Pochi ci riflettono, ma l’uomo sta riempendo di rifiuti anche lo spazio. A circa sessanta anni dal lancio del primo satellite artificiale dell’ex URSS le successive missioni spaziali hanno, di fatto, riempito l’orbita prossima a quella terrestre di materiali di vario genere. La quantità di questi detriti è aumentata a dismisura tanto che si cerca di lavorare sul loro smaltimento o riutilizzo.

L’argomento è diventato particolarmente importante a causa del fatto che i detriti lasciati nello spazio sono ormai troppi e sono diventati pericolosi anche per le future missioni in cui i nuovi satelliti potranno essere danneggiati in maniera seria dall’urto con i detriti stessi.

Tali detriti, anche se di piccole dimensioni, a causa delle enormi velocità spaziali diventano letali per qualsiasi strumentazione tecnologica che dovesse collidere con gli stessi. Il problema assume particolare rilevanza se si considera che circa il 70% della tecnologia di oggi dipende da strutture ed infrastrutture spaziali.

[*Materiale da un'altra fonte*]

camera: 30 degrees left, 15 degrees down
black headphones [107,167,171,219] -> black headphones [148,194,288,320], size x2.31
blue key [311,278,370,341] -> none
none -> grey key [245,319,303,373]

A cavalcare l’onda della dilagante preoccupazione sull’argomento è stata la start up innovativa D-Orbit che propone strategie a lungo termine per l’utilizzo intelligente dell’ambiente spaziale. Tale progetto prevede la realizzazione di supporti motore da installare sui satelliti spaziali che restano dormienti fino a quando il satellite non si spegne. A quel punto il motore si attiva e porta il satellite artificiale su orbite di sicurezza.

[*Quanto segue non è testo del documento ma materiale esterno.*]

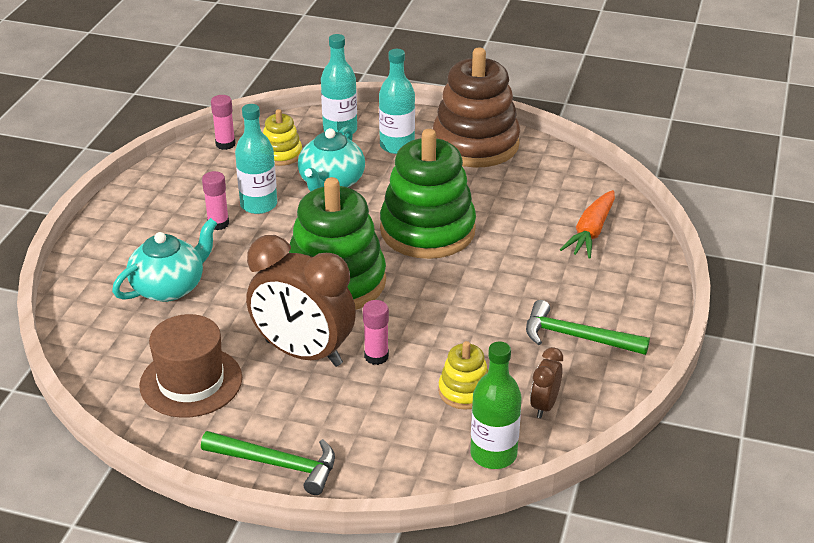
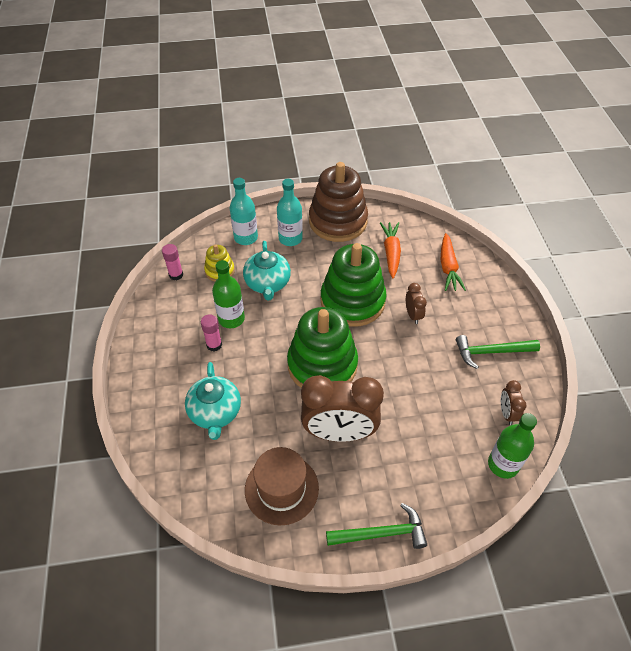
camera: 25 degrees left, 15 degrees up
turquoise teapot [112,218,217,302] -> turquoise teapot turned 150 degrees clockwise [185,362,241,440]
turquoise bottle [235,104,277,214] -> green bottle [212,260,245,328]
pink glue stick [363,300,389,365] -> none
yellow stacking toy [438,341,488,410] -> none
none -> orange carrot [380,222,401,278]
none -> brown clock [406,283,427,324]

In realtà il problema poteva essere affrontato già in fase di sviluppo dei progetti di lancio del passato, ma le logiche di profitto hanno preferito ridurre al minimo i quantitativi di carburante da mettere in orbita, limitandosi a quello minimo per garantire la messa in orbita dei sistemi spaziali.

Il successivo step sarà poi quello di recuperare, riciclare tutti i satelliti artificiali, le strumentazioni e le apparecchiature dislocate su queste orbite di sicurezza. Riutilizzo e riciclo che potrebbe avvenire direttamente nello spazio.